16.7.14

Eles eram muitos cavalos, Luiz Ruffato

Vez ou outra, o "romance" Eles eram muitos cavalos aparece na crítica especializada assim mesmo, com a palavra referente ao gênero posta entre aspas. Difícil, com efeito, chamar ao romance romance, quando tão poucos elementos concorrem para semelhante classificação. Lembro-me da recusa de José Saramago em se referir à Viagem do elefante como um romance, por não haver nele homem que se apaixonasse por mulher, ou seus contrários, ou porque não houvesse "ingrediente que se costuma encontrar em um romance, como um conflito complicado ou um problema de família". Se a viagem cheia de episódios do elefante Salomão não era assunto que justificasse o título que a editora portuguesa insistiu atribuir-lhe, que dizer dos 70 episódios desconexos arregimentados pelo escritor mineiro, tão variados quanto são possíveis as linguagens, formas e pontos de vista narrativos?

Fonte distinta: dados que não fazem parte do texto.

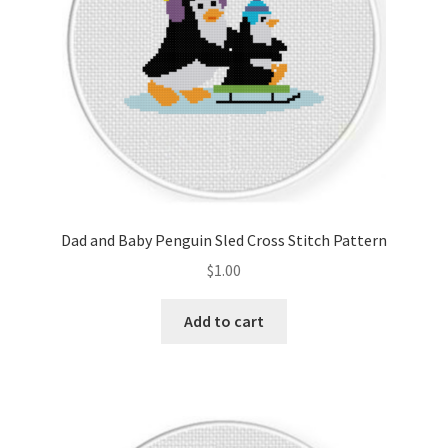
Dad and Baby Penguin Sled Cross Stitch Pattern
$
1.00
Add to cart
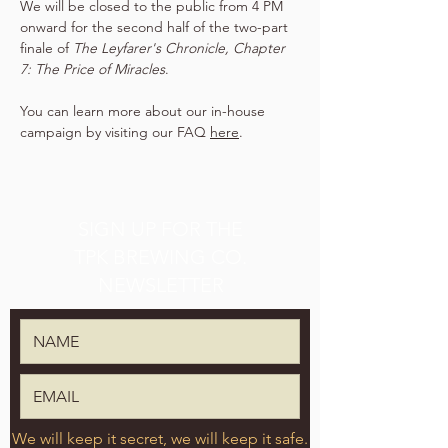
We will be closed to the public from 4 PM 
onward for the second half of the two-part 
finale of 
The Leyfarer's Chronicle, Chapter 
7: The Price of Miracles
.
You can learn more about our in-house 
campaign by visiting our FAQ 
here
.
SIGN UP FOR THE
TPK BREWING CO.
NEWSLETTER
We will keep it secret, we will keep it safe.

O romance-entre-aspas de Luiz Ruffato é composto por microcontos transcorridos ao longo de uma terça-feira, 9 de maio de 2000, na cidade de São Paulo. No entanto, longe de deixar o leitor perdido entre múltiplas sequências de breves histórias anônimas, a versatilidade narrativa de Ruffato permite que cada episódio seja absorvido onivoramente, deglutido e misturado à sensibilidade de quem observa impune aos flagrantes. À medida que impõe uma reflexão sobre o agora metropolitano, Ruffato expõe o leitor a uma linguagem literária aglutinadora que é conto romance poesia ensaio jornal televisão anúncio lista carta peça de teatro etc, demonstrando o deslocamento para a fragmentação, o cruzamento da literatura com outras mídias e a multiplicidade de caminhos tomados pela literatura brasileira a partir da década de 80. 

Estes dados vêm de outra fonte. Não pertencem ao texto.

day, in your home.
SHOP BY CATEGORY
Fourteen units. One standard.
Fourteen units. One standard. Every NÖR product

Essa estética fragmentária presente na forma e no conteúdo coloca "Eles eram muitos cavalos" no centro da complexa dialética que enlaça a realidade representada e a forma da representação. Daí advém, sem dúvida, seu maior trunfo e o motivo de sua aclamação pela crítica. Nas palavras de Flávio Carneiro (No pais do presente, 2003, p.71), "As vezes o miniconto é apenas um recorte de jornal, que, colocado ali, no romance, adquire -- pela mudança de contexto original -- a polissemia característica do texto literário, perdendo parte do seu valor de 'uso' e transformando-se, então, em signo estético, aberto à intervenção do leitor na criação de possíveis significados."

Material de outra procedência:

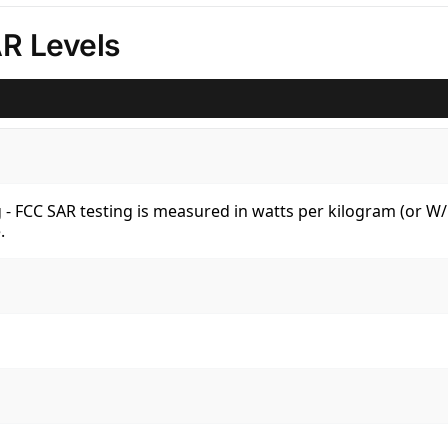
R Levels
kg - FCC SAR testing is measured in watts per kilogram (or 
.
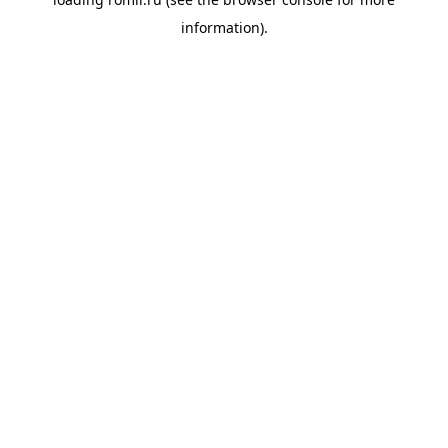
information).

Dessa forma os episódios se sucedem entre o humor e a crítica social: ora se demoram, provocam náusea e revolta, ora são breves-muito-breves e deixam o leitor a desejar que a narrativa torne à moça que sonha, ao médico que se recusa a operar o assaltante de sua casa, ao casal que decide ir a uma casa de swing, à secretária eletrônica de uma amante descoberta. Mas ela nunca torna; e de cada personagem não sabemos mais os seus nomes ou sua origem, como adverte a epígrafe retirada ao "Romanceiro da inconfidência". Como pedaços de um complexo mosaico, os episódios de "Eles eram muitos cavalos" se encaixam idiossincraticamente: emendam-se para formar uma obra que não é só "romance", mas uma elaborada sinédoque da vida nas metrópoles, reino de infinitas possibilidades para a ficção.